* SELECTED TEXT
○ ○ ○ ○

Re: 2.6.16-rc3 panic related to IP Forwarding and/or Netfilter

[Date Prev][Date Next][Thread Prev][Thread Next][Date Index][Thread Index]

 



The two patches fix the panic.  However routing still does not quite
work. 

My setup consits of two masquerading gateways with local adresses
192.168.1.128 (2.6.15.1) and 192.168.3.11 (2.6.16-rc3 + patches).  They
connect the two local networks through an IPSEC tunnel.  With the exact
same setup that previously (192.168.3.11 running 2.6.13) worked I can
now only reach from 192.168.1.0/24 to 192.168.3.0/24 and not the other
way around:

Pinging from 192.168.1.128 I am getting:
	$ ping 192.168.3.15
	PING 192.168.3.15 (192.168.3.15): 56 data bytes
	64 bytes from 192.168.3.15: icmp_seq=0 ttl=63 time=127.9 ms

On the other hand pinging from 192.168.3.11 I am getting timeouts.

This is even the case if I set the nat POSTROUTING rule to: 
	$ iptables -t mangle -I PREROUTING -p esp -j MARK --set-mark 111
	$ iptables -t nat -F POSTROUTING
	$ iptables -t nat -A POSTROUTING -o ppp0 -s 192.168.3.0/24 \
		-m mark ! --mark 111 -j MASQUERADE

on both sides of the tunnel which should disable masquerading for IPSEC
packages.

However the tunnel works as soon as I completly disable masquerading.

If you need more information/testing please let me know.

Best Regards
Jens Taprogge


On Thu, Feb 16, 2006 at 01:20:23AM +0100, Patrick McHardy wrote:
> Jens Taprogge wrote:
> > Hello.

○ ○ ○ ○

* DATA BLOCK
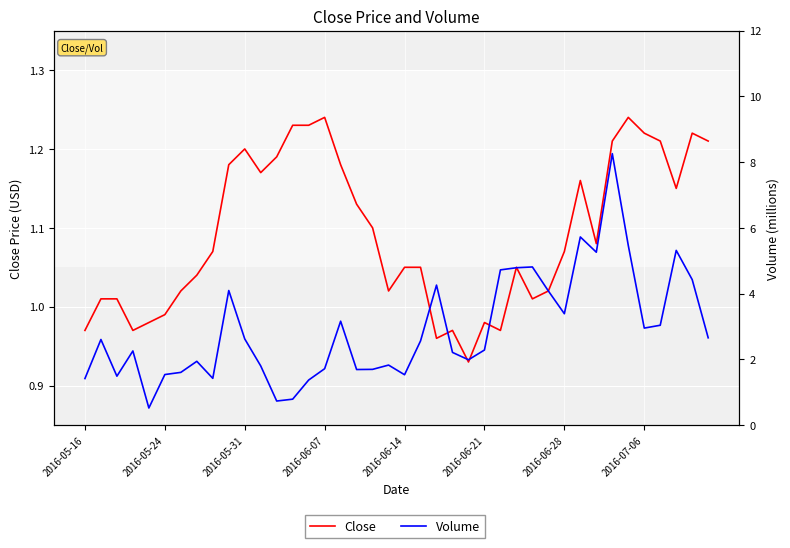

True or false: Volume has a value of 0.4 at 13.

False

○ ○ ○ ○

* TASK DETAILS
From the post above about the 2.6.16-rc3 panic, return word for word the part that opens with the words containing "On the other" and closes with "let me know.".

* ANSWER FOR THIS EXERCISE
On the other hand pinging from 192.168.3.11 I am getting timeouts.

This is even the case if I set the nat POSTROUTING rule to: 
	$ iptables -t mangle -I PREROUTING -p esp -j MARK --set-mark 111
	$ iptables -t nat -F POSTROUTING
	$ iptables -t nat -A POSTROUTING -o ppp0 -s 192.168.3.0/24 \
		-m mark ! --mark 111 -j MASQUERADE

on both sides of the tunnel which should disable masquerading for IPSEC
packages.

However the tunnel works as soon as I completly disable masquerading.

If you need more information/testing please let me know.